There's a difference in tone but, from the tweaked title sequence onwards, 'Dinosaurs' also has its own individual visual style. Where 'Asylum' was (wonderfully) cold and dark, this episode is flashy and bold.
After a whistle-stop tour of the universe - during which he scoops up Egyptian royal Queen Nefertiti (Riann Steele), blustering big-game hunter John Riddell (Rupert Graves), his faithful companions the Ponds and, accidentally, Rory's dad Brian (Mark Williams) - the Doctor (Matt Smith) arrives on a space ark that's under threat from a missile attack and contains... yes, dinosaurs. And plenty of them.
The Doctor is terribly proud of his new "gang", but unfortunately it becomes clear fairly quickly that 'Dinosaurs' is rather over-stuffed.

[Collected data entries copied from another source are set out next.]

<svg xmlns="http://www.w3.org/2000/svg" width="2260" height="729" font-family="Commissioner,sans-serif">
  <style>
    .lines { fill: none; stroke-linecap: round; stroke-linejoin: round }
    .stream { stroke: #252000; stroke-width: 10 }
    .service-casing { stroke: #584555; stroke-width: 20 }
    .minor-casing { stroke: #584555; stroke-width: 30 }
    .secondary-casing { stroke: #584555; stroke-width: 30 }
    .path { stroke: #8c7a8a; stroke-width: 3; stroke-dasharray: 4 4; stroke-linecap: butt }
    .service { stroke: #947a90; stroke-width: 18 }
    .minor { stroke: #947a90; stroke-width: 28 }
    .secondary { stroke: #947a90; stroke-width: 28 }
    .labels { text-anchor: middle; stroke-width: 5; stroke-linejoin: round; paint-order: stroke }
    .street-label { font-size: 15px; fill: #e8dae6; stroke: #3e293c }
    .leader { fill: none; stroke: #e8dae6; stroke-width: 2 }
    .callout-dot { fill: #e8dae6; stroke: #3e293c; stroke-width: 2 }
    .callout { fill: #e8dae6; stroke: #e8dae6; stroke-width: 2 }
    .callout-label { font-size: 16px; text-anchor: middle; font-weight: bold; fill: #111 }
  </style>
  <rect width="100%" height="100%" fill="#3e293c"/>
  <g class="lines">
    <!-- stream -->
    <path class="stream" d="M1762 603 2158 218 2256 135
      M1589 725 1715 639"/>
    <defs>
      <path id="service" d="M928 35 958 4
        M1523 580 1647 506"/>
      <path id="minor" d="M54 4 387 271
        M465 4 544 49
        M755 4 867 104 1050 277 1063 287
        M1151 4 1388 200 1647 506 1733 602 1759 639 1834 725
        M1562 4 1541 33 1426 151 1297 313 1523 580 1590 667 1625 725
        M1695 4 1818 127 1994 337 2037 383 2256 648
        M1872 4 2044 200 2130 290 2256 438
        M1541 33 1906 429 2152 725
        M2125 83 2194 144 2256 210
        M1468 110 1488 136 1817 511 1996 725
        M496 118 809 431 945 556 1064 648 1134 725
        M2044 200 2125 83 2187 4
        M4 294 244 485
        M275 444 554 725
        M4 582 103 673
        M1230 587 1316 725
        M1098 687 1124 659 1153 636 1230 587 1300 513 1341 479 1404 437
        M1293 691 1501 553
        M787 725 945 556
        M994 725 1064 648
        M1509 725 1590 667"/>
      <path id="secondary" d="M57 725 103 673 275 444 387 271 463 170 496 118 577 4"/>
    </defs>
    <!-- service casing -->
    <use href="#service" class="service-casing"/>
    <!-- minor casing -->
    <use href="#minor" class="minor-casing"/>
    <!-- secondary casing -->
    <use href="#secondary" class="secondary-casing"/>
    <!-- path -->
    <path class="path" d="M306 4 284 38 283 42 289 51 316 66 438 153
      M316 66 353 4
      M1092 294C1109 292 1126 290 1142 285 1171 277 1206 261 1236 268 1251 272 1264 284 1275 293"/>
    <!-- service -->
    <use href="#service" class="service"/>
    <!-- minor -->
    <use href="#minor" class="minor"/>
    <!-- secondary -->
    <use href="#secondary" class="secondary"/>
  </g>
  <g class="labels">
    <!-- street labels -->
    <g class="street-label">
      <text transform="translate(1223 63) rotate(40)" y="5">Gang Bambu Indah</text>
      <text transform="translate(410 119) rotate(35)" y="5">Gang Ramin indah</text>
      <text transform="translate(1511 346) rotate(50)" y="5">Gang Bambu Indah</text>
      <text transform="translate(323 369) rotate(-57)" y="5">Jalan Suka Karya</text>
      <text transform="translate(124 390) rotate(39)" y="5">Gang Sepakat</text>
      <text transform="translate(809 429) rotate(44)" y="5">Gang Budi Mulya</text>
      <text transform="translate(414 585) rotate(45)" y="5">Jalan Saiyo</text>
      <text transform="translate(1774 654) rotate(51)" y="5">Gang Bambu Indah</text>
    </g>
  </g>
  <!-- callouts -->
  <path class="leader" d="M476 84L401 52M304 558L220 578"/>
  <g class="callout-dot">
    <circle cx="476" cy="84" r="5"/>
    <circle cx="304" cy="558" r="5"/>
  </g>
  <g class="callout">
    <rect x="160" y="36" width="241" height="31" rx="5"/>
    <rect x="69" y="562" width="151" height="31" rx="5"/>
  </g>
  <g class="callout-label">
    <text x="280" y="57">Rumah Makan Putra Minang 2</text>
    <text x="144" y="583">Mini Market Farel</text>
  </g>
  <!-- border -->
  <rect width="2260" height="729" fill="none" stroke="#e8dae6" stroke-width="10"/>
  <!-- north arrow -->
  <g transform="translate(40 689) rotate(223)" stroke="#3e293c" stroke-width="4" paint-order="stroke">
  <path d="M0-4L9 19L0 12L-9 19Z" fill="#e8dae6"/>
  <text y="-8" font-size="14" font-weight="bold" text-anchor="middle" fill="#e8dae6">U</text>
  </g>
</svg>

With so many characters to handle, Chibnall's script underuses both Riddell and - at least until the episode's final act - the bold Nefertiti. The guest characters' limited screen time means they're rather one-dimensional - thankfully the spirited performances of Graves and Steele do help breathe a little life into them.
A supporting character who does get a good showing here is Mark Williams's Brian Williams (or 'Brian Pond', if you like) - an exasperated but actually rather capable TARDIS traveller. Fast Show comic Williams has a natural chemistry with Arthur Darvill - combine that with the pair's passing physical similarity and you have no problem buying their father-son relationship.

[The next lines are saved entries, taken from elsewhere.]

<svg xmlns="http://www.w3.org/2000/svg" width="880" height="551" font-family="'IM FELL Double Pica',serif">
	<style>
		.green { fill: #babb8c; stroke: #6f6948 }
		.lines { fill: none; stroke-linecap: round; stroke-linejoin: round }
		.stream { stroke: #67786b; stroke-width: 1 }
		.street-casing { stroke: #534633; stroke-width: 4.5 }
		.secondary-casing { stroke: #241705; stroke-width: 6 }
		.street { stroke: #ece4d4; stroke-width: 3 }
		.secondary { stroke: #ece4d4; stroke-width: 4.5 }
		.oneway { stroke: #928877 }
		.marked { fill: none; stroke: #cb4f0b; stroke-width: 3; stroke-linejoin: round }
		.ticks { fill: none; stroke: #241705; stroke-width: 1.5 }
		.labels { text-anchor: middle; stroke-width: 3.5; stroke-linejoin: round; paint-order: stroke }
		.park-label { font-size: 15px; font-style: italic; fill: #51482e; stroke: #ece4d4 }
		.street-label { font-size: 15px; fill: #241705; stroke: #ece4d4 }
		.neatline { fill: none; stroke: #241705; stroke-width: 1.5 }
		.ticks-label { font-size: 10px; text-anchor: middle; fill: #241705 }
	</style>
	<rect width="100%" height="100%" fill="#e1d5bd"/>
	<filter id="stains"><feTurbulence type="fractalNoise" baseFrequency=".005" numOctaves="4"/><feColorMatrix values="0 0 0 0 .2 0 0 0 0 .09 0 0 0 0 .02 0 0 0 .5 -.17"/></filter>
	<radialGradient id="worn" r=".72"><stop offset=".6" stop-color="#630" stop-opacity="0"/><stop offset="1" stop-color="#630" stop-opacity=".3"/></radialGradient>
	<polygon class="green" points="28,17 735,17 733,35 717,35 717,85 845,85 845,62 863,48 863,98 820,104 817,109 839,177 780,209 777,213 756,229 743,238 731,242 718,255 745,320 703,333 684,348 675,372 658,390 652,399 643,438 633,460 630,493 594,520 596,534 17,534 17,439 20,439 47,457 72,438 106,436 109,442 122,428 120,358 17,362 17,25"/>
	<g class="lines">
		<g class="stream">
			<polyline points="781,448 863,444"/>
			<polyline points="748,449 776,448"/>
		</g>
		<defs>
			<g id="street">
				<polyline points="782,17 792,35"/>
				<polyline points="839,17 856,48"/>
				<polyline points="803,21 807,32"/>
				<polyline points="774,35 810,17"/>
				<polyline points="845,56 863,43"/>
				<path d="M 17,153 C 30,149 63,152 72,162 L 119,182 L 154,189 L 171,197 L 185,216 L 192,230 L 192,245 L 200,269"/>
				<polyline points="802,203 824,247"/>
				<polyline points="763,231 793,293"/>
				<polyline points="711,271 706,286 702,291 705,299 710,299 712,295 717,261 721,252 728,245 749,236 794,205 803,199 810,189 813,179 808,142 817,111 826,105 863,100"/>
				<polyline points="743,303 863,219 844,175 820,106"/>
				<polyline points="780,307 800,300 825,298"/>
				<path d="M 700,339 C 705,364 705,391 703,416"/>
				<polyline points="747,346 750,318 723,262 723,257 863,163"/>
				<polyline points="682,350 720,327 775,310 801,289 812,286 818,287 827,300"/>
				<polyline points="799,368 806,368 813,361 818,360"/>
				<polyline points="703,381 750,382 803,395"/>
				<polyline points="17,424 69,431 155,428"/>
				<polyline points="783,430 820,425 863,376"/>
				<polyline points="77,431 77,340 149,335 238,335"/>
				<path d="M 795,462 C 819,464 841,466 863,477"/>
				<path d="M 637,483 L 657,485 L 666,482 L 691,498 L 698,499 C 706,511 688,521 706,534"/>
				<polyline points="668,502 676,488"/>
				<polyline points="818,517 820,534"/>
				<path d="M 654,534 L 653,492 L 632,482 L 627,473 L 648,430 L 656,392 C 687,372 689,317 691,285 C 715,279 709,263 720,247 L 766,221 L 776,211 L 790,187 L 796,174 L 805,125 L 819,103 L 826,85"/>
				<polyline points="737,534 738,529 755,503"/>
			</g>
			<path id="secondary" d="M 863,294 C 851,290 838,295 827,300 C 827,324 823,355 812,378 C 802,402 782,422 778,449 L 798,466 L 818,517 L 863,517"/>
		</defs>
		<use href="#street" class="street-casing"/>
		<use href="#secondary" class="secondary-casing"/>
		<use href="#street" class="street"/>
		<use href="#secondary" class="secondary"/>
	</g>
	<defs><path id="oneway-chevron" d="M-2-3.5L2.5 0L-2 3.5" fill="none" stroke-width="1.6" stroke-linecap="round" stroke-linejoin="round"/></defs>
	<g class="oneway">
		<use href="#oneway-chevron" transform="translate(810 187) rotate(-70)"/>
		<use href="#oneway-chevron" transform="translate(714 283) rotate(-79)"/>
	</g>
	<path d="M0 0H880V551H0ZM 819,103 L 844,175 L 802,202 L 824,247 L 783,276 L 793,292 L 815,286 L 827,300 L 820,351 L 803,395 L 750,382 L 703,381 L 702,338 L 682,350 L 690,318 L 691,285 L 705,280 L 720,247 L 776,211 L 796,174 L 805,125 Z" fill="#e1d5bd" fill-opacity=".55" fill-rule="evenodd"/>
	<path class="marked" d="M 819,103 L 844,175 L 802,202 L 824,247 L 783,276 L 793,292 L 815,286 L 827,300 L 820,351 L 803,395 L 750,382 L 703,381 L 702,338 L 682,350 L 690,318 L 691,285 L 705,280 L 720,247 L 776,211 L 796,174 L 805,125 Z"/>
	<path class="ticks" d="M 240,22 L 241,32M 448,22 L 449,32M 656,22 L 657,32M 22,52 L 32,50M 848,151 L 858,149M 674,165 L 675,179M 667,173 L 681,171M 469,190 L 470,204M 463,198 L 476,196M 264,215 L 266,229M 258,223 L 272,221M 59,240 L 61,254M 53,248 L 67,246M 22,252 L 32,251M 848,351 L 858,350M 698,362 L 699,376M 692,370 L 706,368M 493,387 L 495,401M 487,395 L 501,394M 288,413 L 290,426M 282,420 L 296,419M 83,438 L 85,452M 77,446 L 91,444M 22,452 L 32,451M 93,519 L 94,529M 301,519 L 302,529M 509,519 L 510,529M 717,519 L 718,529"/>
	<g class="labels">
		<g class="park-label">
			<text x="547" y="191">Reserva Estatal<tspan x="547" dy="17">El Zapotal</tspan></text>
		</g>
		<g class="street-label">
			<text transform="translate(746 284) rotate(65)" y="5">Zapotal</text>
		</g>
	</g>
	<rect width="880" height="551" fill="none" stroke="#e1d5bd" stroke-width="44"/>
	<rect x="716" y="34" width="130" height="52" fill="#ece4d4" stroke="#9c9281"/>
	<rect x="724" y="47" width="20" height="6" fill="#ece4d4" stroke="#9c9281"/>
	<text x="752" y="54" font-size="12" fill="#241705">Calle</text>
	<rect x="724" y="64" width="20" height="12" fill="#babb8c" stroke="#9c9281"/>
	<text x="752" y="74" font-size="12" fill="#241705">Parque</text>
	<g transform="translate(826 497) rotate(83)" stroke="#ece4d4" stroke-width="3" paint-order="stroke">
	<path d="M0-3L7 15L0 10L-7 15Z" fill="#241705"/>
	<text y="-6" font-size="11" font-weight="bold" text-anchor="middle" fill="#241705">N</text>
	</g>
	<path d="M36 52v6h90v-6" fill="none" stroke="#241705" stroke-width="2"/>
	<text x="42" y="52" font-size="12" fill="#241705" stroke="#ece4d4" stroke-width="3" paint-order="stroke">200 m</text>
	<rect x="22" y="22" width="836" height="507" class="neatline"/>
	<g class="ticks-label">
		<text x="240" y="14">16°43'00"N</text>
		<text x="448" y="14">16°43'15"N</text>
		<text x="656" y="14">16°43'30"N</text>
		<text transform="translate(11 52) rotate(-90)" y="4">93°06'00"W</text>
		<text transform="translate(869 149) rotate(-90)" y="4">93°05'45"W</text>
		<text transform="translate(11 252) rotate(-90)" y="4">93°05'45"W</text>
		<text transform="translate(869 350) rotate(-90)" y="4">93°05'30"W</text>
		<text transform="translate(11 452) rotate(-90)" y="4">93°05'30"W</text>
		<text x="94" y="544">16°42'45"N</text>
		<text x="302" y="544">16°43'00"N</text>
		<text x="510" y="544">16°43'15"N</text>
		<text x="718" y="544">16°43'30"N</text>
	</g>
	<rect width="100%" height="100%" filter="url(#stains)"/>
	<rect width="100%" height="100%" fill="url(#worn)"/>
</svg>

Rory and Brian argue and banter but there are also touching moments of genuine concern between the two. We're glad that Williams is set to return in Chibnall's second Who contribution this year, 'The Power of Three' - he delivers cracking lines like "What sort of a man doesn't carry a trowel?" with aplomb.
Moving on to our regulars - Matt Smith gets a chance to enjoy the more playful side of our favourite Time Lord following last week's rather dark opening, provoking a grin with even the most arbitrary of lines: "Not really had a gang before - it's new!"
Karen Gillan also gets a little light relief this week as Amy is given her own pair of companions and is able to 'play Doctor' - her fun interaction with Nefertiti is a highlight of the episode.
And Arthur Darvill's not short-changed either - in addition to Rory's relationship with his dad, we also get to see his "awesome nursing skills in action" and the relationship between the Doc and Rory - often neglected in favour of more Doctor/Amy scenes - gets a fine outing here. Their kiss/slap-fest at the 30-minute mark is a hoot.
There's still room for a little drama amongst all the dinosaur-based tomfoolery though - Amy's fear that she and Rory have been replaced by Riddell and Nefertiti is telling and her later conversation with the Doctor about their changing relationship is another of the episode's best moments, hinting at dark events to come...
Also bringing some necessary gravitas to the proceedings is David Bradley as ruthless and deeply unsavoury space pirate Solomon, with Matt Smith playing their scenes together a shade darker to match.
It's just a shame that Solomon's accompanied by a pair of camp robots who sound an awful lot like Peep Show's Mark and Jez - possibly a step too far into silliness.
Still, the scenes in which the Doctor and Solomon face off are terribly engaging, though the episode's resolution - in which our hero leaves his nemesis to die - may be a step too far. The Time Lord's actions seem uncharacteristically dark and at odds with the tone of the rest of the episode.
Our final thoughts - we wouldn't want Doctor Who to be like this every week, but the whole point of this latest series is that each episode has its own distinct style. As a one-off, 'Dinosaurs on a Spaceship' is a fun, jolly romp that moves at lightning pace, albeit a rather uneven one.